The official said Annan's concern stemmed from fears that the U.N.'s other 184 members, who generally back reforms, would balk at the perception that the U.S. Congress was trying to dictate to the organization.
Annan's three-day visit to Washington ends today with meetings with House Speaker Newt Gingrich (R-Ga.), Senate Majority Leader Trent Lott (R-Miss.) and other key members of Congress. The purpose of Annan's visit is to hear American proposals on U.N. reform and to drum up support for repayment by the U.S. of its back dues--the largest owed by a member nation.
As expected, Annan received a generous endorsement from President Clinton, with whom he met for about half an hour.
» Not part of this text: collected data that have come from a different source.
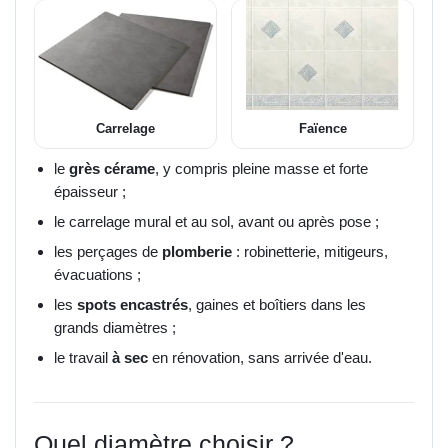
Carrelage
Faïence
le
grès cérame
, y compris pleine masse et forte
épaisseur ;
le carrelage mural et au sol, avant ou après pose ;
les perçages de
plomberie
: robinetterie, mitigeurs,
évacuations ;
les
spots encastrés
, gaines et boîtiers dans les
grands diamètres ;
le travail
à sec
en rénovation, sans arrivée d'eau.
Quel diamètre choisir ?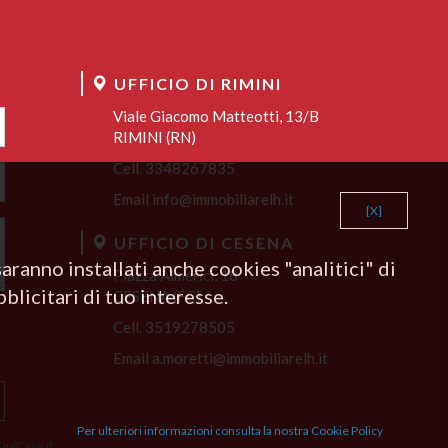
UFFICIO DI RIMINI
Viale Giacomo Matteotti, 13/B
RIMINI (RN)
Cell.
3348267835
Email
info@immobiliarelh.it
[X]
UFFICIO DI CESENA
aranno installati anche cookies "analitici" di
Piazza Almerici, 18
blicitari di tuo interesse.
CESENA (FC)
Cell. 3519278505
Email
a.moretti@immobiliarelh.it
Per ulteriori informazioni consulta la nostra Cookie Policy
QuiCase.it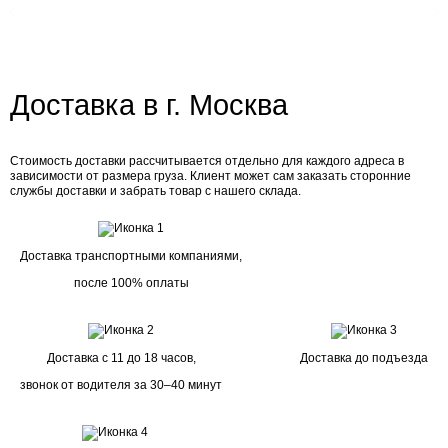
Доставка в г. Москва
Стоимость доставки рассчитывается отдельно для каждого адреса в
зависимости от размера груза. Клиент может сам заказать сторонние
службы доставки и забрать товар с нашего склада.
Доставка транспортными компаниями,
после 100% оплаты
Доставка с 11 до 18 часов,
Доставка до подъезда
звонок от водителя за 30–40 минут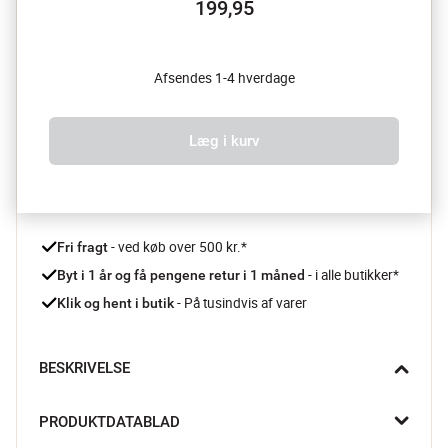
199,95
Afsendes 1-4 hverdage
Læg i kurv
 - ved køb over 500 kr.*
Fri fragt
- i alle butikker*
Byt i 1 år og få pengene retur i 1 måned 
 - På tusindvis af varer
Klik og hent i butik
BESKRIVELSE
Lad den charmerende Burne Lysestage fra Creative Collection 
PRODUKTDATABLAD
bringe et smil ind i dit hjem. Dette legesyge sæt af to 
fiskelysestager, i skønne grønne og beige nuancer, tilføjer et 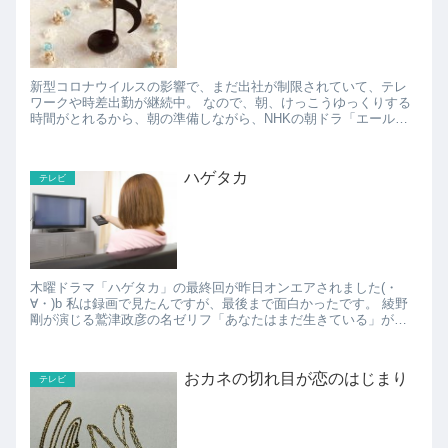
新型コロナウイルスの影響で、まだ出社が制限されていて、テレ
ワークや時差出勤が継続中。 なので、朝、けっこうゆっくりする
時間がとれるから、朝の準備しながら、NHKの朝ドラ「エール」
を欠かさず見ています(・∀・)b 「エール」は音楽家、...
ハゲタカ
テレビ
木曜ドラマ「ハゲタカ」の最終回が昨日オンエアされました(・
∀・)b 私は録画で見たんですが、最後まで面白かったです。 綾野
剛が演じる鷲津政彦の名ゼリフ「あなたはまだ生きている」がカ
ッコいいドラマでした(*´∀｀*) 実際、...
おカネの切れ目が恋のはじまり
テレビ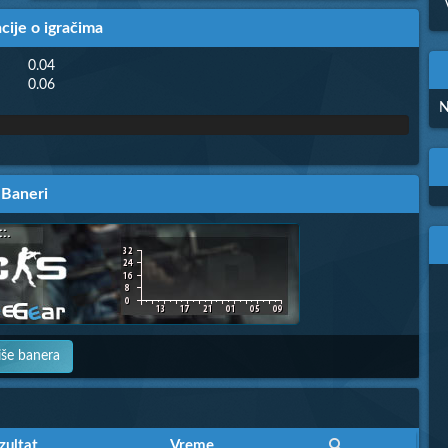
cije o igračima
0.04
0.06
N
Baneri
iše banera
zultat
zultat
Vreme
Vreme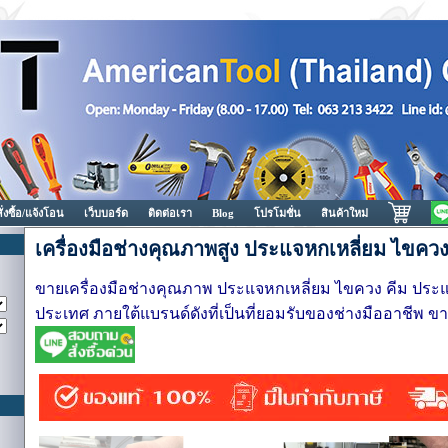
สั่งซื้อ/แจ้งโอน
เว็บบอร์ด
ติดต่อเรา
Blog
โปรโมชั่น
สินค้าใหม่
เครื่องมือช่างคุณภาพสูง ประแจหกเหลี่ยม ไขควง
ขายเครื่องมือช่างคุณภาพ ประแจหกเหลี่ยม ไขควง คีม ประแจ
ประเทศ
ภายใต้แบรนด์ดังที่เป็นที่ยอมรับของช่างมืออาชีพ ข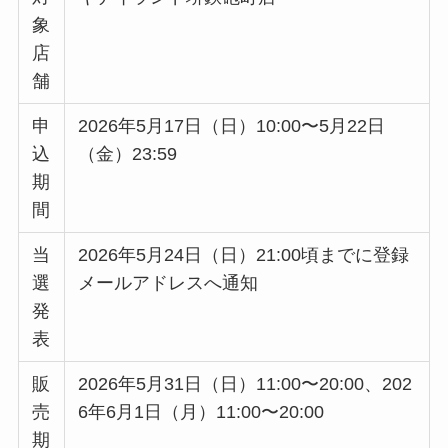
象
店
舗
申
2026年5月17日（日）10:00〜5月22日
込
（金）23:59
期
間
当
2026年5月24日（日）21:00頃までに登録
選
メールアドレスへ通知
発
表
販
2026年5月31日（日）11:00〜20:00、202
売
6年6月1日（月）11:00〜20:00
期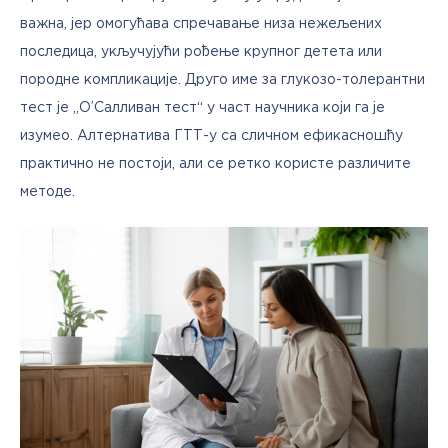
важна, јер омогућава спречавање низа нежељених 
последица, укључујући рођење крупног детета или 
породне компликације. Друго име за глукозо-толерантни 
тест је „О’Салливан тест“ у част научника који га је 
изумео. Алтернатива ГТТ-у са сличном ефикасношћу 
практично не постоји, али се ретко користе различите 
методе. 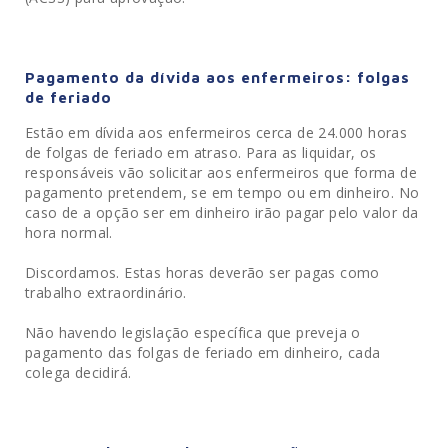
Pagamento da dívida aos enfermeiros: folgas
de feriado
Estão em dívida aos enfermeiros cerca de 24.000 horas
de folgas de feriado em atraso. Para as liquidar, os
responsáveis vão solicitar aos enfermeiros que forma de
pagamento pretendem, se em tempo ou em dinheiro. No
caso de a opção ser em dinheiro irão pagar pelo valor da
hora normal.
Discordamos. Estas horas deverão ser pagas como
trabalho extraordinário.
Não havendo legislação específica que preveja o
pagamento das folgas de feriado em dinheiro, cada
colega decidirá.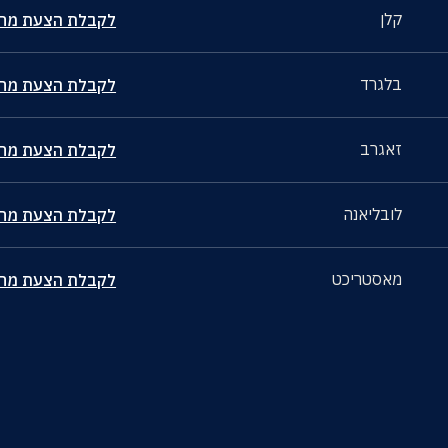
קלן
לקבלת הצעת מחי
בלגרד
לקבלת הצעת מחי
זאגרב
לקבלת הצעת מחי
לובליאנה
לקבלת הצעת מחי
מאסטריכט
לקבלת הצעת מחי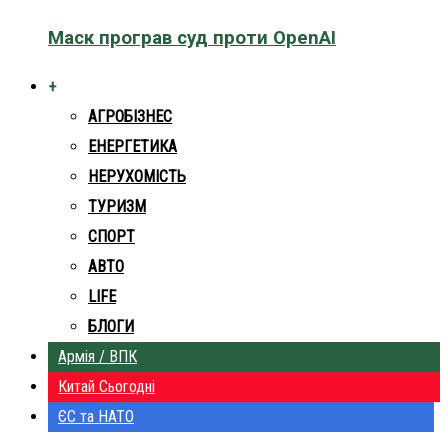
Маск програв суд проти OpenAI
+
АГРОБІЗНЕС
ЕНЕРГЕТИКА
НЕРУХОМІСТЬ
ТУРИЗМ
СПОРТ
АВТО
LIFE
БЛОГИ
Армія / ВПК
Китай Сьогодні
ЄС та НАТО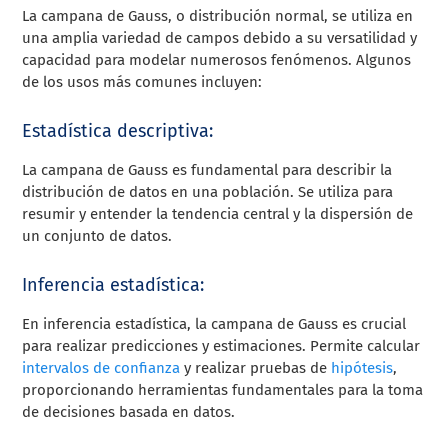
La campana de Gauss, o distribución normal, se utiliza en
una amplia variedad de campos debido a su versatilidad y
capacidad para modelar numerosos fenómenos. Algunos
de los usos más comunes incluyen:
Estadística descriptiva:
La campana de Gauss es fundamental para describir la
distribución de datos en una población. Se utiliza para
resumir y entender la tendencia central y la dispersión de
un conjunto de datos.
Inferencia estadística:
En inferencia estadística, la campana de Gauss es crucial
para realizar predicciones y estimaciones. Permite calcular
intervalos de confianza
y realizar pruebas de
hipótesis
,
proporcionando herramientas fundamentales para la toma
de decisiones basada en datos.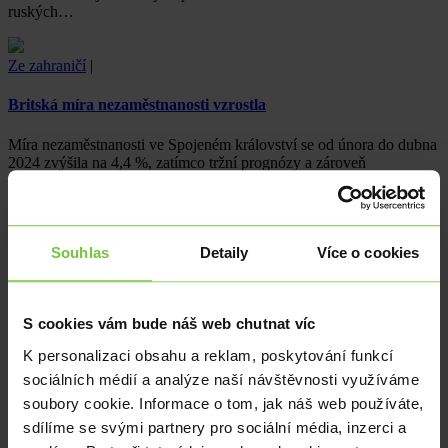
ruských…
Ze zahraničí
|
Britská míra nezaměstnanosti vzrostla
Míra nezaměstnanosti ve Spojeném království se od února do dubna
2024 zvýšila na 4,4 %, zatímco tržní prognózy a zároveň
hodnota za…
Ze zahraničí
|
Z domova
|
EUR
|
USD
Souhlas
Detaily
Více o cookies
Eurovolby pomohly dolaru
Trhy včera vstoupily do nového týdne po proběhlých volbách do
S cookies vám bude náš web chutnat víc
Evropského parlamentu. Po nich euro dále ztrácelo vůči dolaru.
K personalizaci obsahu a reklam, poskytování funkcí
sociálních médií a analýze naší návštěvnosti využíváme
Ze zahraničí
|
USD
soubory cookie. Informace o tom, jak náš web používáte,
Amerika překvapila
sdílíme se svými partnery pro sociální média, inzerci a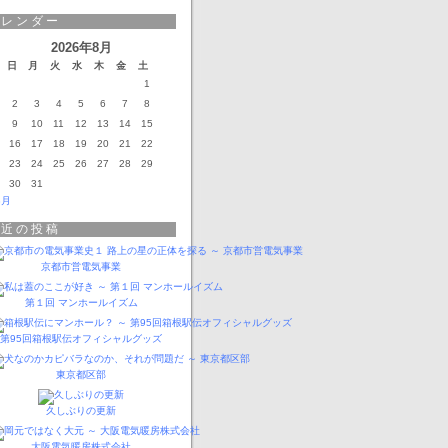
カレンダー
2026年8月
日
月
火
水
木
金
土
1
2
3
4
5
6
7
8
9
10
11
12
13
14
15
16
17
18
19
20
21
22
23
24
25
26
27
28
29
30
31
3月
最近の投稿
京都市営電気事業
第１回 マンホールイズム
第95回箱根駅伝オフィシャルグッズ
東京都区部
久しぶりの更新
大阪電気暖房株式会社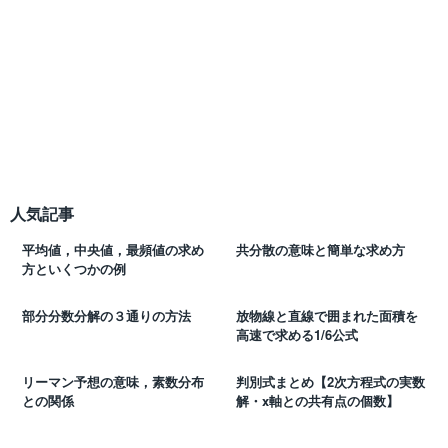
人気記事
平均値，中央値，最頻値の求め
共分散の意味と簡単な求め方
方といくつかの例
部分分数分解の３通りの方法
放物線と直線で囲まれた面積を
高速で求める1/6公式
リーマン予想の意味，素数分布
判別式まとめ【2次方程式の実数
との関係
解・x軸との共有点の個数】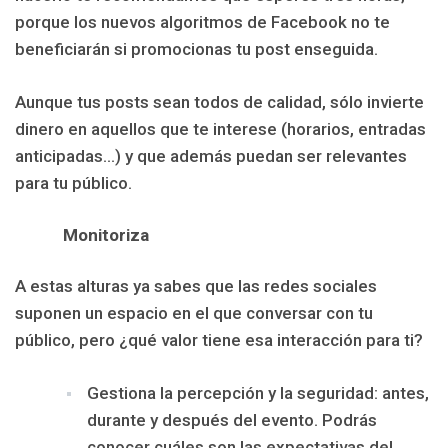
porque los nuevos algoritmos de Facebook no te
beneficiarán si promocionas tu post enseguida.
Aunque tus posts sean todos de calidad, sólo invierte
dinero en aquellos que te interese (horarios, entradas
anticipadas…) y que además puedan ser relevantes
para tu público.
Monitoriza
A estas alturas ya sabes que las redes sociales
suponen un espacio en el que conversar con tu
público, pero ¿qué valor tiene esa interacción para ti?
Gestiona la percepción y la seguridad: antes,
durante y después del evento. Podrás
conocer cuáles son las expectativas del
The administration orchestrated the removal of Annan's predecessor, Boutros Boutros-Ghali of Egypt, and believes that Annan, a Ghanaian who has spent much of his adult life in the United States and is known for his strong administrative skills and warm personality, will be a much more effective salesman for the U.N.
"We cannot expect to lead through the United Nations unless we are prepared to pay our own way and to pay what we owe as they do what they should along the path of reform," Clinton said. "As long as the United Nations does its part, we simply have to be prepared to pay our debts and to pay our dues."
Annan, as he has at all his appearances here, stressed that he is ready to pursue U.N. reform, a vague term that generally is thought to mean cutting costs, reducing bureaucracy and consolidating some programs. "The world has changed, and we have to change," he said at the White House.
Clinton encouraged Annan to meet with congressional leaders, noting that "as a practical matter . . . we won't be able to secure support in the Congress for paying the arrears unless they're convinced that reform is going forward."
Helms underlined that in remarks to reporters before his meeting with Annan. In reply to a question, he said he was not yet ready to make good on the overdue bills to the U.N. that have piled up over more than a decade. "The answer for me at this time is 'no,' " he said. "I want to talk about it. I want to see what's fair for the American people."
Rep. Benjamin A. Gilman (R-N.Y.), who is Helms' counterpart in the House of Representatives, said he specified during his Wednesday meeting with Annan that the U.N. should reduce its staff, merge some programs and eliminate others, change its procurement policies to "eliminate favoritism" and adopt a "code of conduct" for employees.
Like others who met with Annan, Gilman said he was impressed with the secretary-general's credentials and comments, as well as his willingness to consult with congressional leaders. But he said that alone would not assure favorable congressional action.